══ Source material
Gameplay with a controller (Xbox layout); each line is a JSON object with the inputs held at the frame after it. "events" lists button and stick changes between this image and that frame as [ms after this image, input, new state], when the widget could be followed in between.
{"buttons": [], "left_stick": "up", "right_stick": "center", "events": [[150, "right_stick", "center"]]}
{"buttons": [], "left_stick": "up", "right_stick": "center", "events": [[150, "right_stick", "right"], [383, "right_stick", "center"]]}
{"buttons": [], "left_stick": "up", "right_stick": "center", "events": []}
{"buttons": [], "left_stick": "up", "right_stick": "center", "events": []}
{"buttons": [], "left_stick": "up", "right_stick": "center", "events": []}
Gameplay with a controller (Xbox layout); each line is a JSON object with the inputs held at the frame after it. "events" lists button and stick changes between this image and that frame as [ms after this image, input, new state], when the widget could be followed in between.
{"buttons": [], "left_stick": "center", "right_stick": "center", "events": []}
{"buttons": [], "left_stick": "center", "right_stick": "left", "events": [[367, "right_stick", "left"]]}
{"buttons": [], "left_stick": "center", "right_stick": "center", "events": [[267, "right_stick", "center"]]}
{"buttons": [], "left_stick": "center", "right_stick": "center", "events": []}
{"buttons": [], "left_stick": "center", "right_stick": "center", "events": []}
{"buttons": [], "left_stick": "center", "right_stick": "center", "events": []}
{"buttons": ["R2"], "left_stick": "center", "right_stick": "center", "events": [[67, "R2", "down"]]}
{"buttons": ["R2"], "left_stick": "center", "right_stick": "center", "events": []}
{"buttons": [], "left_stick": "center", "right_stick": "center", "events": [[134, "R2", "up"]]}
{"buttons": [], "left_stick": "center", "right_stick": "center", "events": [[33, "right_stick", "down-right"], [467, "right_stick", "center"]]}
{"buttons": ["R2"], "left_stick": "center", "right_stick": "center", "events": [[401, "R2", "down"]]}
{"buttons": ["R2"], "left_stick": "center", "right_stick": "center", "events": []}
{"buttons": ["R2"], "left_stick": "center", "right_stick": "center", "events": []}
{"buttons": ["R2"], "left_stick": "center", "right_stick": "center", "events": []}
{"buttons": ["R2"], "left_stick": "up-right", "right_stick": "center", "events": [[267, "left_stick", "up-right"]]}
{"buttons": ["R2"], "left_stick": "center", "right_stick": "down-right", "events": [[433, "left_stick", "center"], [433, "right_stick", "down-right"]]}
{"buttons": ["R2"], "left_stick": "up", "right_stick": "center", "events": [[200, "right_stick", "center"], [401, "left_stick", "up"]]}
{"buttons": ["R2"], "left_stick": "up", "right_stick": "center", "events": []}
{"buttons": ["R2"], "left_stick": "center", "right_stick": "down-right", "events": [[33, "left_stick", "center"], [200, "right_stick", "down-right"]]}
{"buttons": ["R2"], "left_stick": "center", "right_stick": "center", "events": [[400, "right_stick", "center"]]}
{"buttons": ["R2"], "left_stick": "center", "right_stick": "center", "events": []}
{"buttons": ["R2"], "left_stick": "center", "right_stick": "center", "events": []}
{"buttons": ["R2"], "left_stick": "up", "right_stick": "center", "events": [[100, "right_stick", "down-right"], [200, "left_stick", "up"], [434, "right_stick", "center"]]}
════
**Task to complete**
Write every record above out again exactly as it stands.

**Response for this exercise**
Gameplay with a controller (Xbox layout); each line is a JSON object with the inputs held at the frame after it. "events" lists button and stick changes between this image and that frame as [ms after this image, input, new state], when the widget could be followed in between.
{"buttons": [], "left_stick": "up", "right_stick": "center", "events": [[150, "right_stick", "center"]]}
{"buttons": [], "left_stick": "up", "right_stick": "center", "events": [[150, "right_stick", "right"], [383, "right_stick", "center"]]}
{"buttons": [], "left_stick": "up", "right_stick": "center", "events": []}
{"buttons": [], "left_stick": "up", "right_stick": "center", "events": []}
{"buttons": [], "left_stick": "up", "right_stick": "center", "events": []}
Gameplay with a controller (Xbox layout); each line is a JSON object with the inputs held at the frame after it. "events" lists button and stick changes between this image and that frame as [ms after this image, input, new state], when the widget could be followed in between.
{"buttons": [], "left_stick": "center", "right_stick": "center", "events": []}
{"buttons": [], "left_stick": "center", "right_stick": "left", "events": [[367, "right_stick", "left"]]}
{"buttons": [], "left_stick": "center", "right_stick": "center", "events": [[267, "right_stick", "center"]]}
{"buttons": [], "left_stick": "center", "right_stick": "center", "events": []}
{"buttons": [], "left_stick": "center", "right_stick": "center", "events": []}
{"buttons": [], "left_stick": "center", "right_stick": "center", "events": []}
{"buttons": ["R2"], "left_stick": "center", "right_stick": "center", "events": [[67, "R2", "down"]]}
{"buttons": ["R2"], "left_stick": "center", "right_stick": "center", "events": []}
{"buttons": [], "left_stick": "center", "right_stick": "center", "events": [[134, "R2", "up"]]}
{"buttons": [], "left_stick": "center", "right_stick": "center", "events": [[33, "right_stick", "down-right"], [467, "right_stick", "center"]]}
{"buttons": ["R2"], "left_stick": "center", "right_stick": "center", "events": [[401, "R2", "down"]]}
{"buttons": ["R2"], "left_stick": "center", "right_stick": "center", "events": []}
{"buttons": ["R2"], "left_stick": "center", "right_stick": "center", "events": []}
{"buttons": ["R2"], "left_stick": "center", "right_stick": "center", "events": []}
{"buttons": ["R2"], "left_stick": "up-right", "right_stick": "center", "events": [[267, "left_stick", "up-right"]]}
{"buttons": ["R2"], "left_stick": "center", "right_stick": "down-right", "events": [[433, "left_stick", "center"], [433, "right_stick", "down-right"]]}
{"buttons": ["R2"], "left_stick": "up", "right_stick": "center", "events": [[200, "right_stick", "center"], [401, "left_stick", "up"]]}
{"buttons": ["R2"], "left_stick": "up", "right_stick": "center", "events": []}
{"buttons": ["R2"], "left_stick": "center", "right_stick": "down-right", "events": [[33, "left_stick", "center"], [200, "right_stick", "down-right"]]}
{"buttons": ["R2"], "left_stick": "center", "right_stick": "center", "events": [[400, "right_stick", "center"]]}
{"buttons": ["R2"], "left_stick": "center", "right_stick": "center", "events": []}
{"buttons": ["R2"], "left_stick": "center", "right_stick": "center", "events": []}
{"buttons": ["R2"], "left_stick": "up", "right_stick": "center", "events": [[100, "right_stick", "down-right"], [200, "left_stick", "up"], [434, "right_stick", "center"]]}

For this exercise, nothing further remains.